It has been great to see such a warm, neighbourly response to the recent spate of antisocial behaviour and petty crime in Fairfield. Coming together to protect one another against (assumed) outsiders has given another boost to community cohesion. The festive season is also very much in swing, with residents putting on extra special displays this year to cheer up themselves and their neighbours after a difficult year. Let’s not let small acts of thoughtlessness have the opposite effect.


Fairfield has the best bottle banks: you can take the lid right off them and crash in a whole load of bottles at once rather than feeding them one by one. It’s easy to understand why you might prefer to do this under cover of darkness, but here’s the thing: 10 o’clock at night or 6 o’clock in the morning probably isn’t the most neighbourly time. (Just for clarity, it’s still not the most neighbourly time if you only have one bottle to deposit.)
Are the folks who visit out of hours trying to wake every baby within a 100-metre radius? Probably not, but for those residents living nearby the sound may be almost as grating as the screech of the mopeds, and the fact that it’s the fifth night in a row won’t help either. Please try to keep the Christmas party tidy-up to between 8am and 8pm, like the sign says.
On a somewhat related note: if the bottle bank is full, take your bottles elsewhere – other bottle banks are available! (And you can use them during daylight hours without your neighbours knowing how much you drink.) The Memorial Hall in Stotfold and Sainsbury’s in Letchworth offer convenient alternatives.
One of the other great things about Fairfield is the telephone box library. What a fabulous resource this is! Free books to borrow and an opportunity to share favourites with others.
The great thing about books is that they can be read over and over again – so there’s sure to be someone who will appreciate your hand-me-downs. The problem is, tiny community libraries like this have very limited space and nobody on hand to curate the collection.

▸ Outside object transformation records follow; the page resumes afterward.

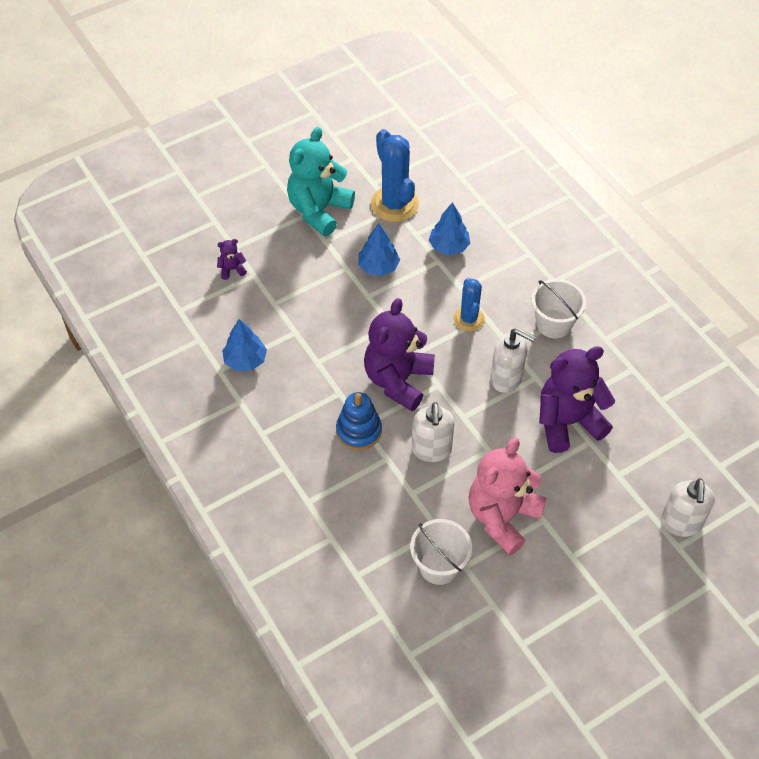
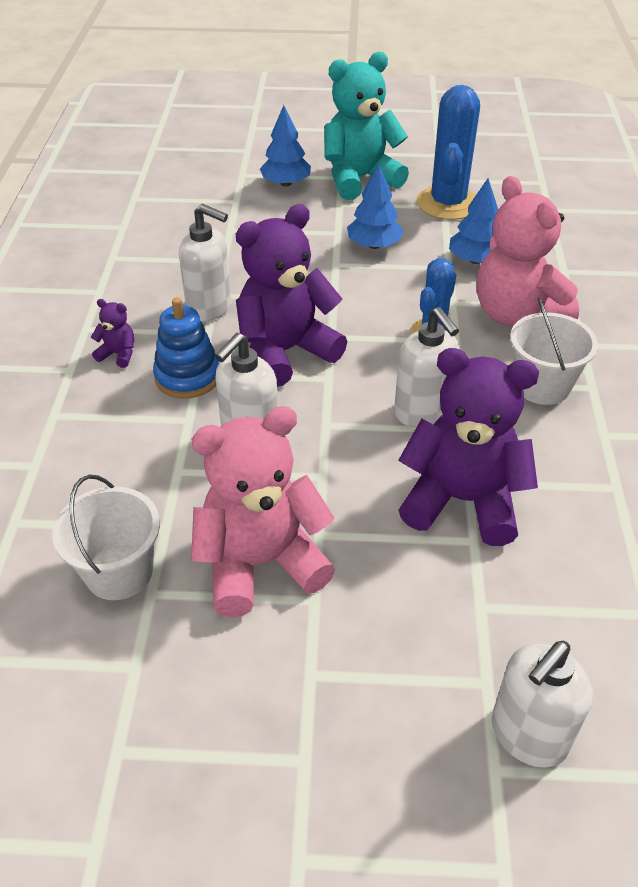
camera: 35 degrees right, 10 degrees down
purple teddy bear [217,239,247,280] -> purple teddy bear moved to [91,299,134,368]
blue tree [222,319,267,371] -> blue tree moved to [260,105,311,187]
none -> white soap dispenser [179,204,232,322]
none -> pink teddy bear [476,176,579,326]

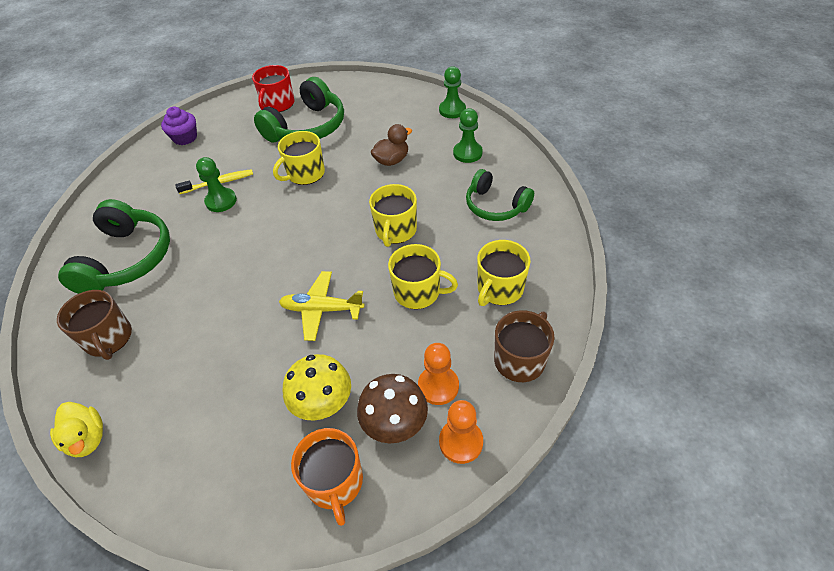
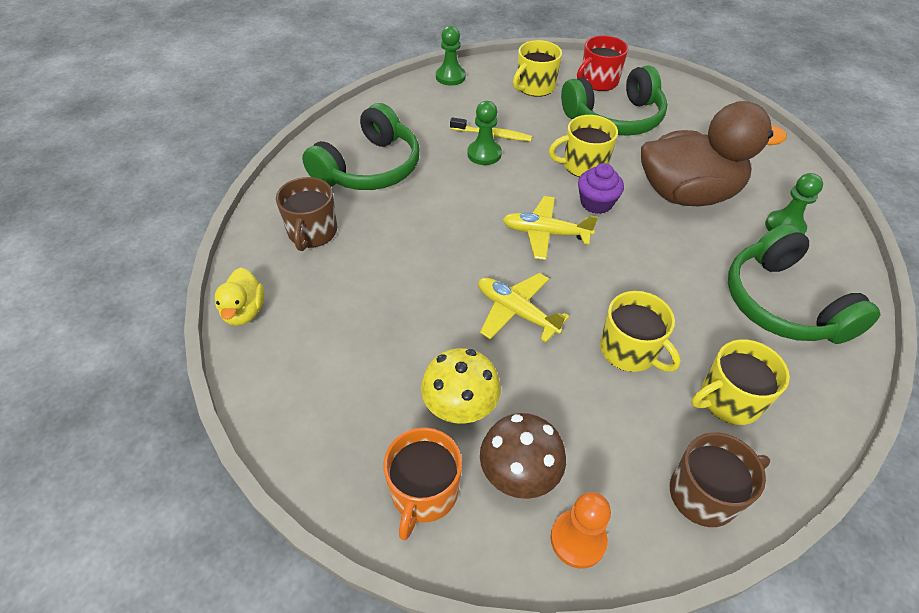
camera: 30 degrees right, 0 degrees up
purple cupcake [161,106,197,145] -> purple cupcake moved to [578,163,624,214]
yellow mug [369,184,417,247] -> yellow mug moved to [513,40,562,97]
brown duck [370,124,412,166] -> brown duck [641,101,787,206], size x2.20
orange pawn [418,343,459,405] -> none
green pawn [439,66,466,118] -> green pawn moved to [436,26,466,86]
green headphones [466,169,534,221] -> green headphones [728,224,881,344], size x1.53
none -> yellow plane [503,196,598,260]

As a community project it relies on those who use it to also look after it, and that includes being brutally honest about whether anyone else is going to be interested in the books you’re donating. If they’re not, they are just going to sit there until 2052 taking up valuable shelf space – so if it’s niche, find it a niche somewhere else. And speaking of shelf space: if there isn’t any, there isn’t any. As with the bottle bank, wait or go elsewhere.
We’re lucky enough to have a few very community-spirited individuals who step in occasionally to give the whole thing a clear-out, but they shouldn’t really have to, if we all did our bit to stop it getting like this.